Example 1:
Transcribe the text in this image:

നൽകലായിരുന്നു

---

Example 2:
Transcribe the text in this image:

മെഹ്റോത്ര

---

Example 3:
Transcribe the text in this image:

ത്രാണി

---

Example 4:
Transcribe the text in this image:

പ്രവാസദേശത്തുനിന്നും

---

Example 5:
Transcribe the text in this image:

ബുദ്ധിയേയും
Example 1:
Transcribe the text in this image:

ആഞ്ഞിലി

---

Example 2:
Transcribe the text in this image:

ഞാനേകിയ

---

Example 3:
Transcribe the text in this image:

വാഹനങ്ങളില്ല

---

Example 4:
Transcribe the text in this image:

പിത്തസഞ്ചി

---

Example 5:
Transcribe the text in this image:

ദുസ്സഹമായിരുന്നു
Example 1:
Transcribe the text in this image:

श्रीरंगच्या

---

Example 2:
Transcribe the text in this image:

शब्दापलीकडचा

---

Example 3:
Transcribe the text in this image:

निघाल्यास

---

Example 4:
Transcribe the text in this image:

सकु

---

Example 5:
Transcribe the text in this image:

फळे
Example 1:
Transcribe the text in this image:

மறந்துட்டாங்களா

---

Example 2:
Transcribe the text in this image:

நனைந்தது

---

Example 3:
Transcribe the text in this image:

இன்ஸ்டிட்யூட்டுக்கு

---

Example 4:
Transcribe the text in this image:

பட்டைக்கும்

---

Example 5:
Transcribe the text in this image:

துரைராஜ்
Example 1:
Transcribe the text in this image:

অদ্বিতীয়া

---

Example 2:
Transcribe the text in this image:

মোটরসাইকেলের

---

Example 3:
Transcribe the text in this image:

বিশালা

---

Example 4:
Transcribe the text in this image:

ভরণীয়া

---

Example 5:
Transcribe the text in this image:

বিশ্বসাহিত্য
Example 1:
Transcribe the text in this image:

Exercise brief: Return each record exactly as given.

The answer:
Example 1:
Transcribe the text in this image:

നൽകലായിരുന്നു

---

Example 2:
Transcribe the text in this image:

മെഹ്റോത്ര

---

Example 3:
Transcribe the text in this image:

ത്രാണി

---

Example 4:
Transcribe the text in this image:

പ്രവാസദേശത്തുനിന്നും

---

Example 5:
Transcribe the text in this image:

ബുദ്ധിയേയും
Example 1:
Transcribe the text in this image:

ആഞ്ഞിലി

---

Example 2:
Transcribe the text in this image:

ഞാനേകിയ

---

Example 3:
Transcribe the text in this image:

വാഹനങ്ങളില്ല

---

Example 4:
Transcribe the text in this image:

പിത്തസഞ്ചി

---

Example 5:
Transcribe the text in this image:

ദുസ്സഹമായിരുന്നു
Example 1:
Transcribe the text in this image:

श्रीरंगच्या

---

Example 2:
Transcribe the text in this image:

शब्दापलीकडचा

---

Example 3:
Transcribe the text in this image:

निघाल्यास

---

Example 4:
Transcribe the text in this image:

सकु

---

Example 5:
Transcribe the text in this image:

फळे
Example 1:
Transcribe the text in this image:

மறந்துட்டாங்களா

---

Example 2:
Transcribe the text in this image:

நனைந்தது

---

Example 3:
Transcribe the text in this image:

இன்ஸ்டிட்யூட்டுக்கு

---

Example 4:
Transcribe the text in this image:

பட்டைக்கும்

---

Example 5:
Transcribe the text in this image:

துரைராஜ்
Example 1:
Transcribe the text in this image:

অদ্বিতীয়া

---

Example 2:
Transcribe the text in this image:

মোটরসাইকেলের

---

Example 3:
Transcribe the text in this image:

বিশালা

---

Example 4:
Transcribe the text in this image:

ভরণীয়া

---

Example 5:
Transcribe the text in this image:

বিশ্বসাহিত্য
Example 1:
Transcribe the text in this image:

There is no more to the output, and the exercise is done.